[Document excerpt]

======

R/registerDoFuture.R

Defines functions .getDoPar registerDoFuture

Documented in registerDoFuture

#' Use the Foreach `%dopar%` Adapter with Futures
#'
#' The `registerDoFuture()` function makes the
#' \code{\link[foreach:\%dopar\%]{\%dopar\%}} operator of the
#' \pkg{foreach} package to process foreach iterations via any of
#' the future backends supported by the \pkg{future} package, which
#' includes various parallel and distributed backends.
#' In other words, _if a computational backend is supported via
#' the Future API, it'll be automatically available for all functions
#' and packages making using the \pkg{foreach} framework._
#' Neither the developer nor the end user has to change any code.
#'
#' @section Parallel backends:
#' To use futures with the \pkg{foreach} package and its
#' \code{\link[foreach:\%dopar\%]{\%dopar\%}} operator, use
#' `doFuture::registerDoFuture()` to register \pkg{doFuture} to be
#' used as a `%dopar%` adapter.  After this, `%dopar%` will
#' parallelize with whatever \pkg{future} backend is set by
#' [future::plan()].

======

[Supplied data]
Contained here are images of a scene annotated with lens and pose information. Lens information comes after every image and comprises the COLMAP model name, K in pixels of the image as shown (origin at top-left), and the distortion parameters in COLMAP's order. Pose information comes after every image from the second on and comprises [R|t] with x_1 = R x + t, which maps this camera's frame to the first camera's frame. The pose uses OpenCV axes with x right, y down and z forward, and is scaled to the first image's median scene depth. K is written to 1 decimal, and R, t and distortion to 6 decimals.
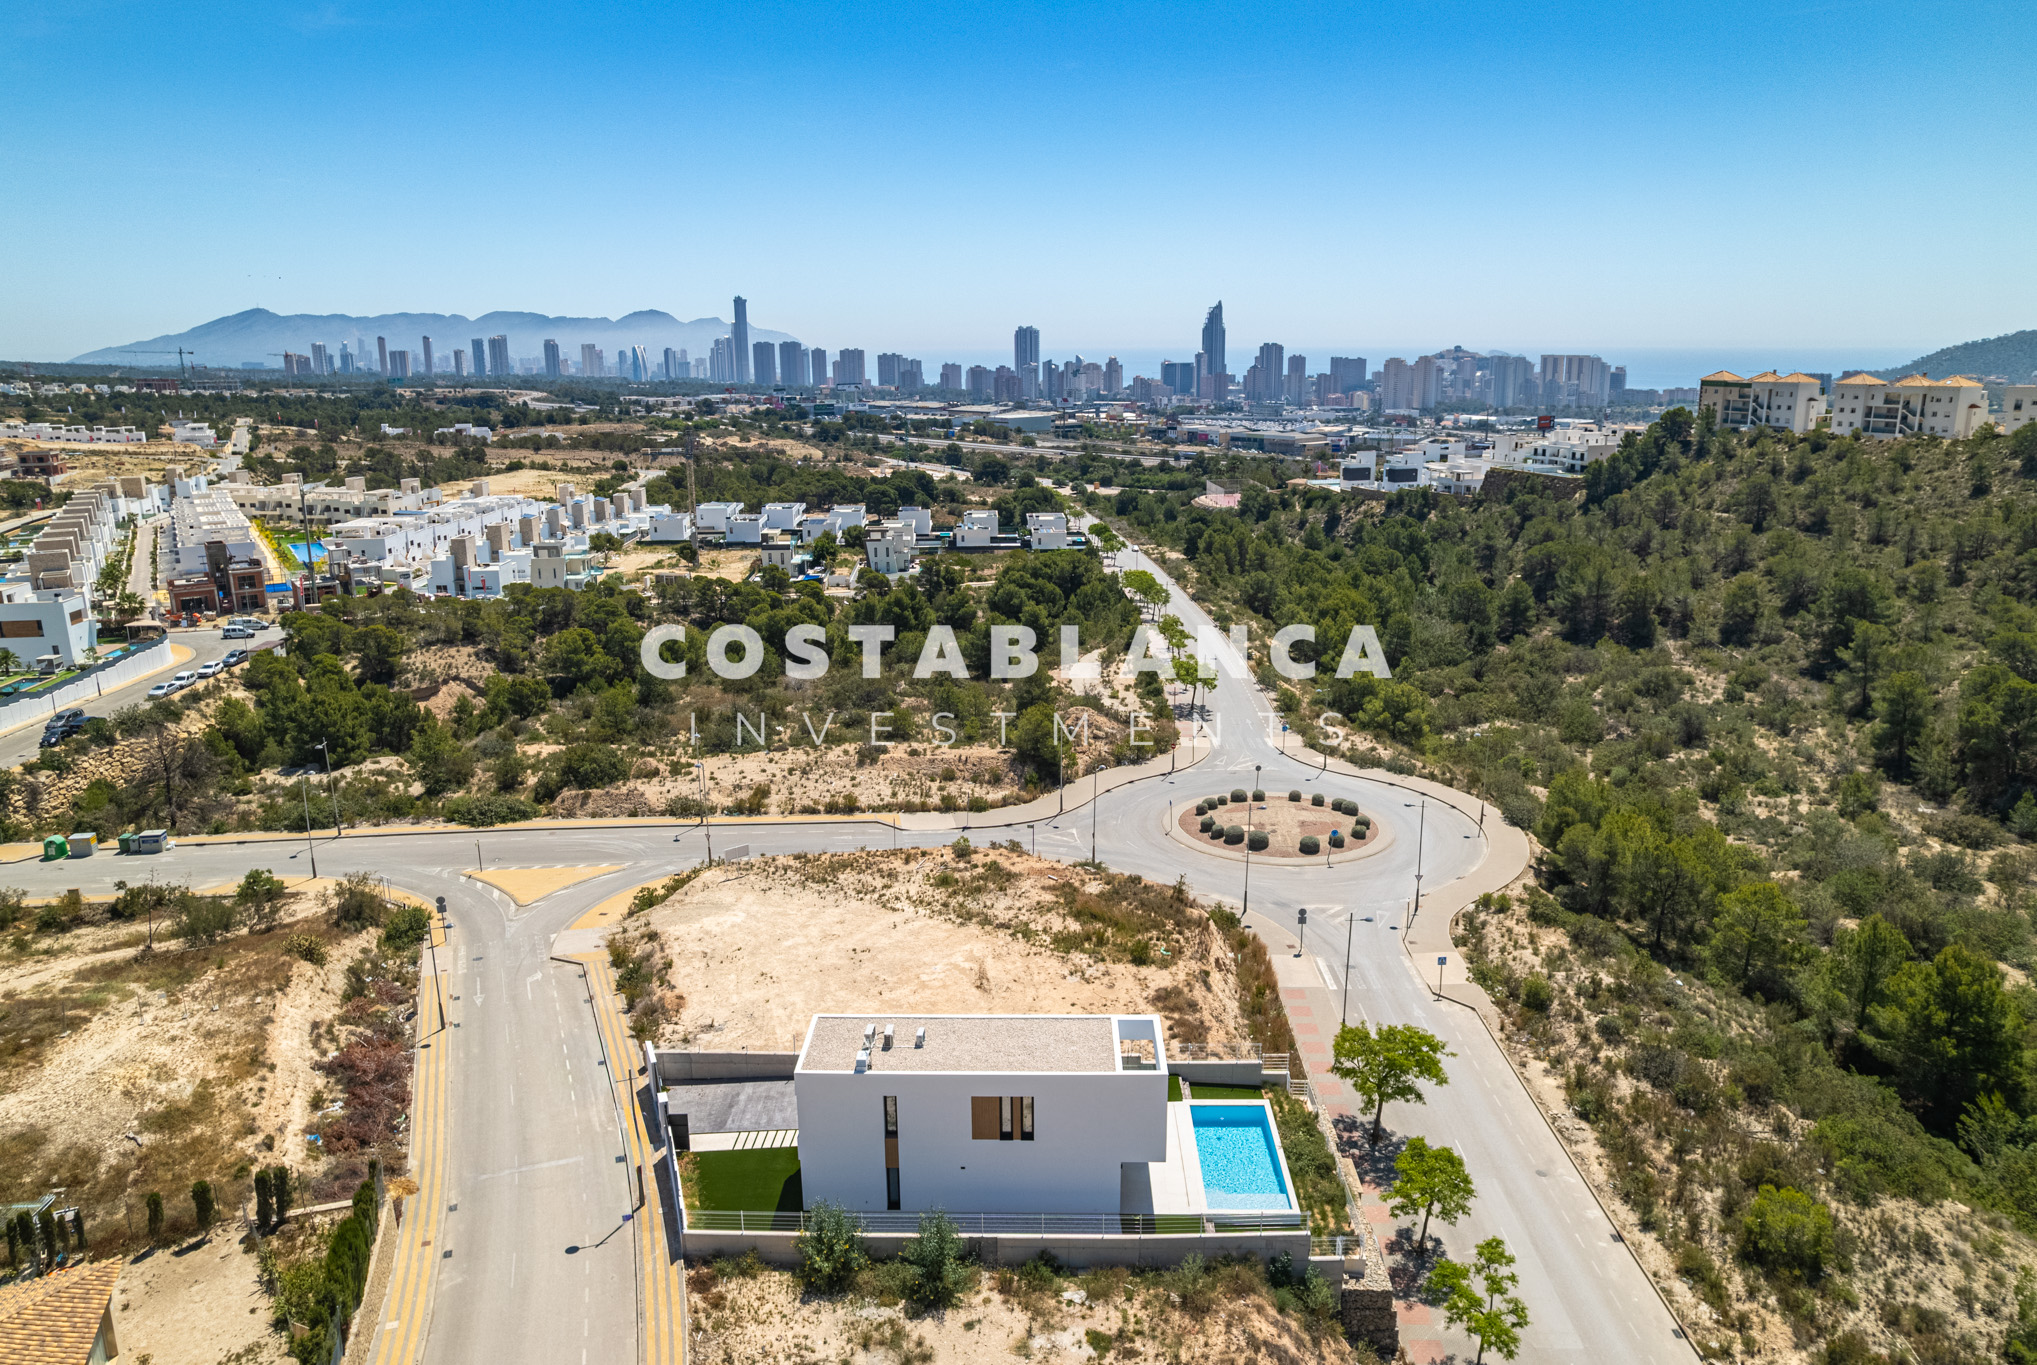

======

[Aim of the exercise] Extend the registerDoFuture() documentation from its final sentence, writing further roxygen lines in the same style.

[Exercise output]
#'
#' The built-in \pkg{future} backends are always available, e.g.
#' \link[future:sequential]{sequential} (sequential processing),
#' \link[future:multicore]{multicore} (forked processes),
#' \link[future:multisession]{multisession} (background R sessions),
#' and \link[future:cluster]{cluster} (background R sessions on
#' local and remote machines).
#' For example, `plan(multisession)` will make `%dopar%`
#' parallelize via R processes running in the background on the
#' local machine, and
#' `plan(cluster, workers = c("n1", "n2", "n2", "n3"))` will
#' parallelize via R processes running on external machines.
#'
#' Additional backends are provided by other future-compliant
#' packages.  For example, the \pkg{future.batchtools} package
#' provides support for high-performance compute (HPC) cluster
#' schedulers such as SGE, Slurm, and TORQUE / PBS.
#' As an illustration, `plan(batchtools_slurm)` will parallelize
#' by submitting the foreach iterations as tasks to the Slurm
#' scheduler, which in turn will distribute the tasks to one
#' or more compute nodes.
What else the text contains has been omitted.